Web interface edit records:

------

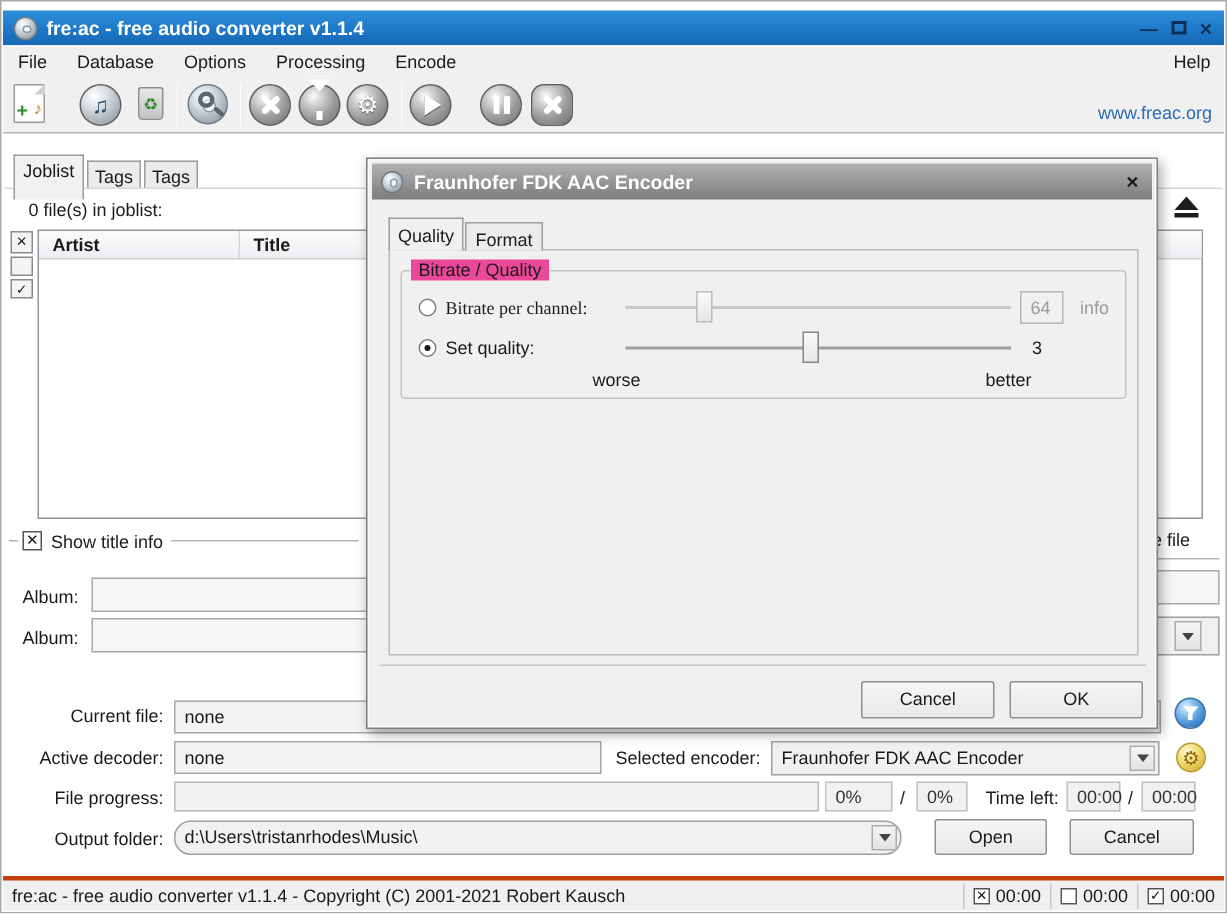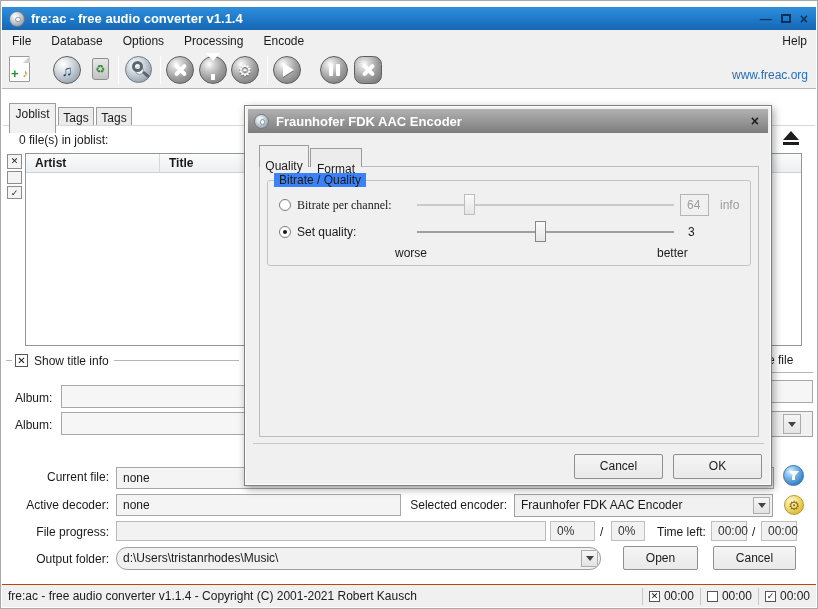--- a/index.html
+++ b/index.html
@@ -95,7 +95,7 @@
   .dlg-title { font-weight:bold; font-size:13px; margin-left:7px; }
   .dlg-close { margin-left:auto; margin-right:9px; color:#1c1c1c; font-weight:bold; font-size:14px; }
   .dlg-panel { position:absolute; left:14px; top:60px; width:500px; height:271px; border:1px solid #bcbcbc; background:#f0f0f0; }
-  .dlg-tab { position:absolute; border:1px solid #9c9c9c; border-bottom:none; background:#ececec; text-align:center; padding-top:13px; z-index:3; }
+  .dlg-tab { position:absolute; border:1px solid #9c9c9c; border-bottom:none; background:#ececec; text-align:center; padding-top:4px; z-index:3; }
   .dlg-tab.active { background:#f0f0f0; }
   .groupbox { position:absolute; left:22px; top:74px; width:484px; height:86px; border:1px solid #c3c3c3; border-radius:3px; }
   .group-label { position:absolute; left:29px; top:67px; background:#3b82f6; padding:0 5px; }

------

* [PROBLEM STATEMENT]:
From the line with "background:#ececec; text-align:center; padding-top:4px;" to the final line of the data above, please reproduce every line exactly and add nothing.

* [PROBLEM SOLUTION]:
+  .dlg-tab { position:absolute; border:1px solid #9c9c9c; border-bottom:none; background:#ececec; text-align:center; padding-top:4px; z-index:3; }
   .dlg-tab.active { background:#f0f0f0; }
   .groupbox { position:absolute; left:22px; top:74px; width:484px; height:86px; border:1px solid #c3c3c3; border-radius:3px; }
   .group-label { position:absolute; left:29px; top:67px; background:#3b82f6; padding:0 5px; }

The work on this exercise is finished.